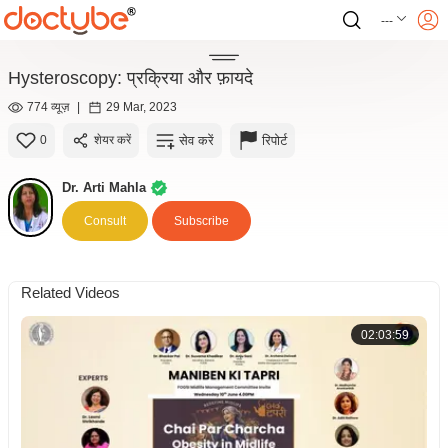
---
Hysteroscopy: प्रक्रिया और फ़ायदे
774 व्यूज़
|
29 Mar, 2023
सेव करें
रिपोर्ट
0
शेयर करें
Dr. Arti Mahla
Consult
Subscribe
Related Videos
02:03:59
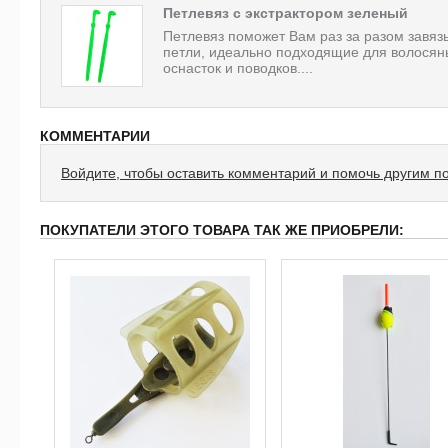
Петлевяз с экстрактором зеленый
Петлевяз поможет Вам раз за разом завяз
петли, идеально подходящие для волосян
оснасток и поводков....
КОММЕНТАРИИ
Войдите, чтобы оставить комментарий и помочь другим п
ПОКУПАТЕЛИ ЭТОГО ТОВАРА ТАК ЖЕ ПРИОБРЕЛИ:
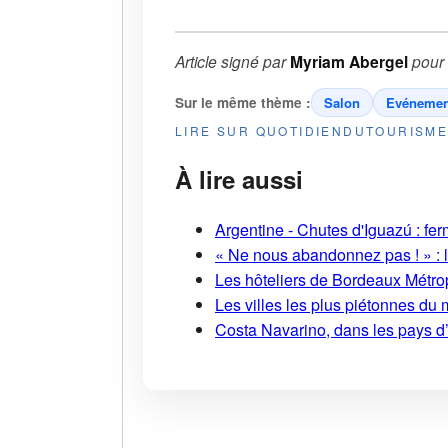
Article signé par
Myriam Abergel
pour
Sur le même thème :
Salon
Evénemen
LIRE SUR QUOTIDIENDUTOURISM
À lire aussi
Argentine - Chutes d'Iguazú : fe
« Ne nous abandonnez pas ! » : l
Les hôteliers de Bordeaux Métropo
Les villes les plus piétonnes du 
Costa Navarino, dans les pays d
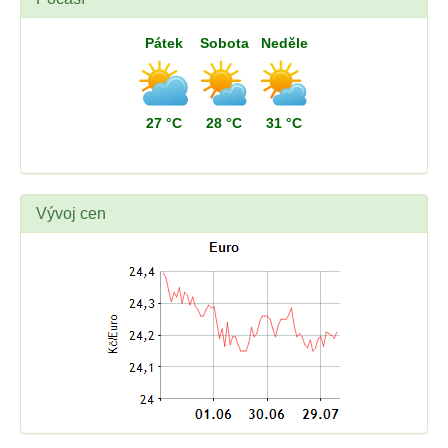
Pátek
Sobota
Neděle
27 °C
28 °C
31 °C
Vývoj cen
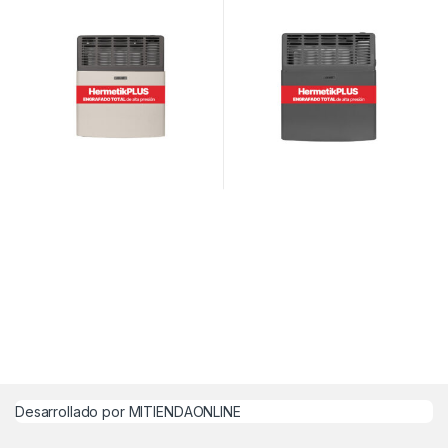
Desarrollado por MITIENDAONLINE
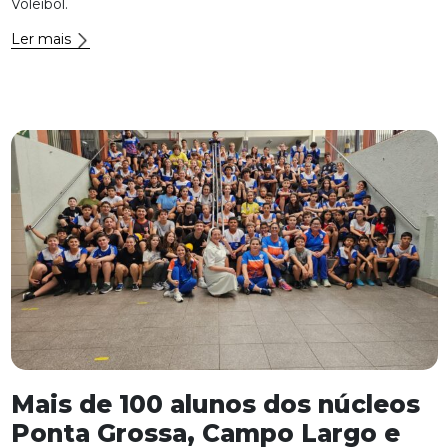
Voleibol.
Ler mais
Mais de 100 alunos dos núcleos
Ponta Grossa, Campo Largo e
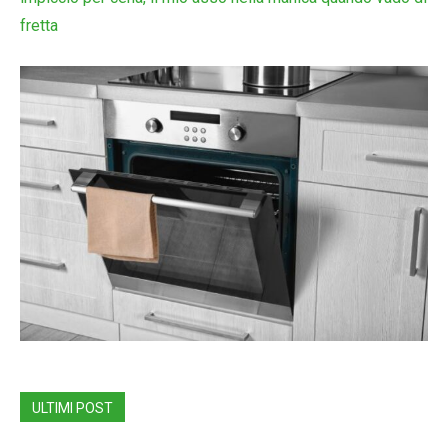
fretta
ULTIMI POST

Aim of the task
Reproduce the listing verbatim, starting at its beginning and ending with the line that contains "ПОКУПАТЕЛИ ЭТОГО ТОВАРА", with both ends included. Leave the pictures out of your answer.

Answer space
---
Hysteroscopy: प्रक्रिया और फ़ायदे
774 व्यूज़
|
29 Mar, 2023
सेव करें
रिपोर्ट
0
शेयर करें
Dr. Arti Mahla
Consult
Subscribe
Related Videos
02:03:59
Петлевяз с экстрактором зеленый
Петлевяз поможет Вам раз за разом завяз
петли, идеально подходящие для волосян
оснасток и поводков....
КОММЕНТАРИИ
Войдите, чтобы оставить комментарий и помочь другим п
ПОКУПАТЕЛИ ЭТОГО ТОВАРА ТАК ЖЕ ПРИОБРЕЛИ:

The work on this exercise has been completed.